Dear Mr. Indecisive / Insecure / Some Possible Combination of Both,

Alright. I've had enough of this and it needs to stop. Right now.


I admit from the outset that you will be worth more money than I can imagine -- according to Wikipedia your net worth is $300+ million...but for all we know you could have edited that entry yourself -- so you will always be able to rub that in my face. Point conceded.

(Okay, maybe amidst your hectic schedule of stealing samples and riffs from artists with original talent you wouldn't take the time to rub it in personally, but I'm sure you could get your 300lb bodyguards to beat it into me)

I can even say I sympathize with your situation to a certain extent. At one point you were an emerging musical artist and needed to distinguish yourself. You needed a performing name that would create a persona and mystique about you that would set you apart from all of the other chumps.

So then you came up with a recording name: "Puff Daddy."

Sorry to get hung up on semantics, but... Is it just me, or when you play word association with the word "puff," isn't "cream puff" the first thing that comes to mind? Or at least something that is soft, fluffy, and lacking in substance? Maybe it's just me. But it really doesn't convey the "bad boy" image you were probably going for.

So then you started complicating things by making sure that it was publicly announced you were changing your name to P.Diddy. Then, to simplify things for us who have trouble with the alphabet, you dropped the 'P', leaving just Diddy. (Very gracious of you, by the way). WHO / WHAT/ WHEN / WHERE / WHY IS 'DIDDY'?!? I have no idea.
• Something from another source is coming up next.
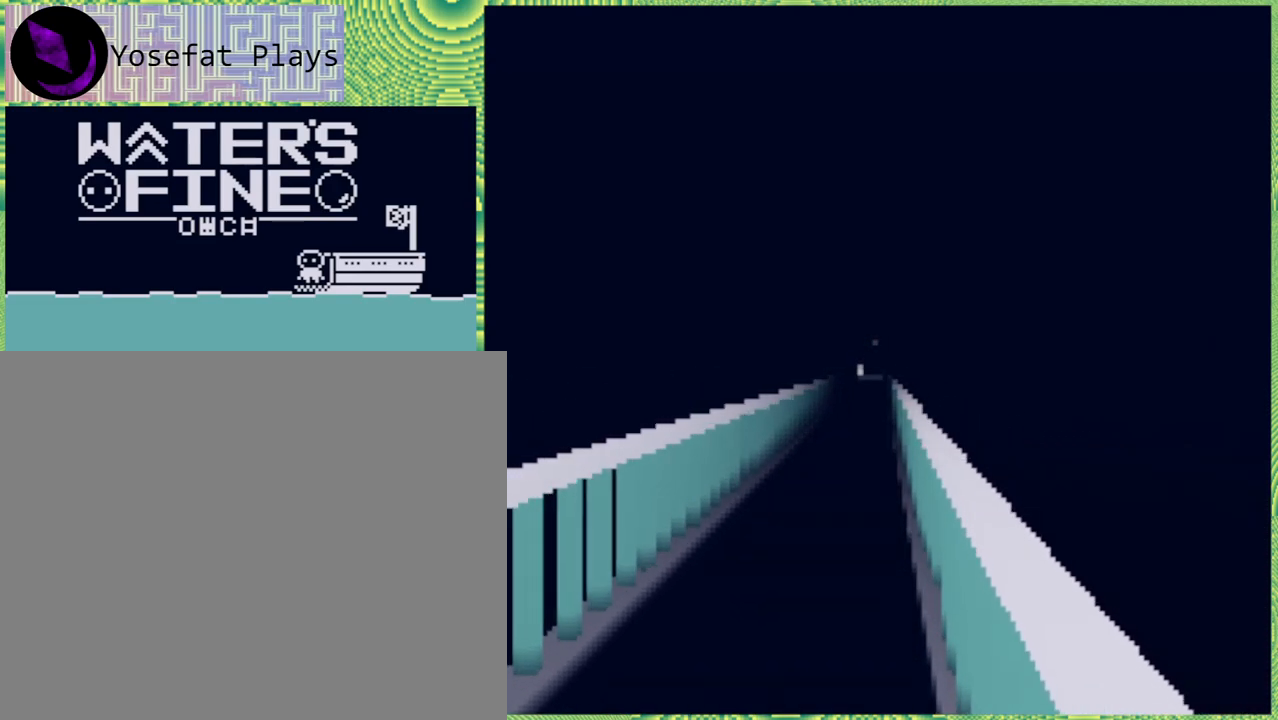
{"buttons": [], "left_stick": "up", "right_stick": "center", "events": []}
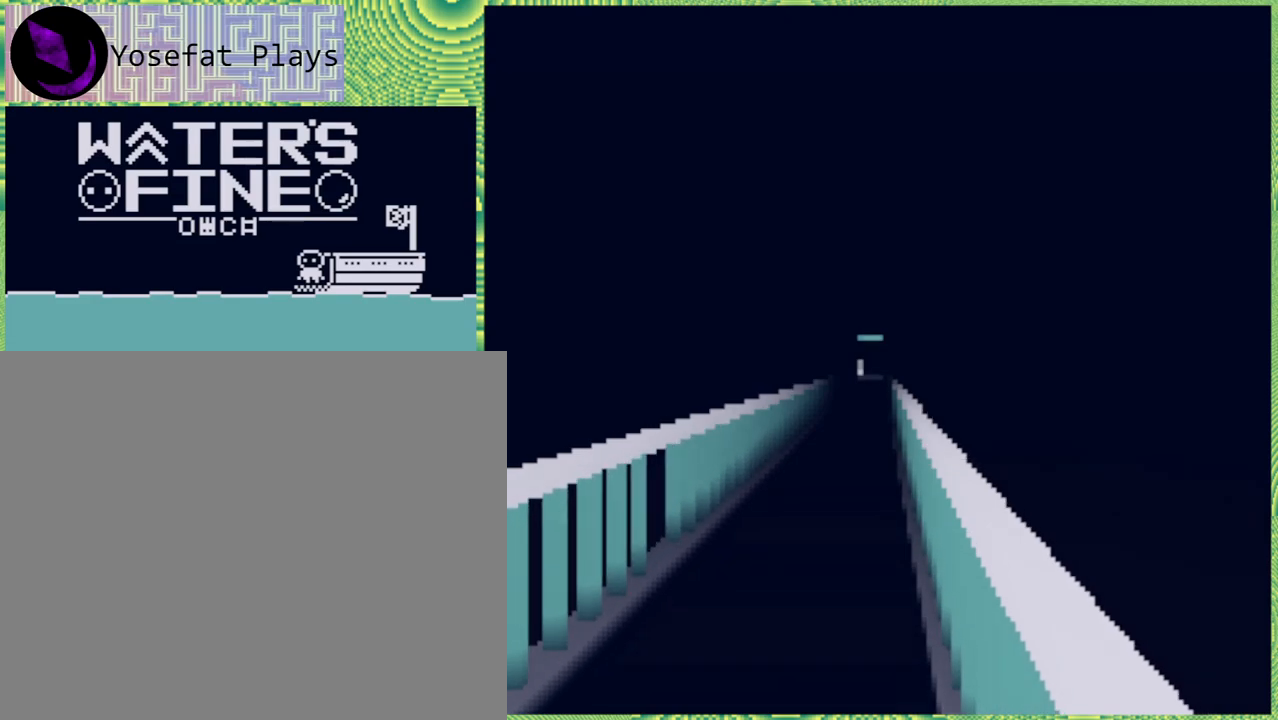
{"buttons": [], "left_stick": "up", "right_stick": "center", "events": []}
Think of all the wasted "Puff Daddy" pre-printed letterheads. I can't imagine your confusion when signing checks after changing names; I know my sisters had a tough time after they got married, and they only had to change their last name--once!

And now that you're looking to get into acting, you want to be called by your real name: Sean Combs. Sean's a good name. I say stick with it and save your publicist, the mailman, or anybody else that might associate you with your name, the headache.

Your unadoring non-fan,
JD

PS Any clarification, ie significance of your chosen names, would be enlightening. I am in Japan for work, and tonight it's raining, so I'm bored out of my mind.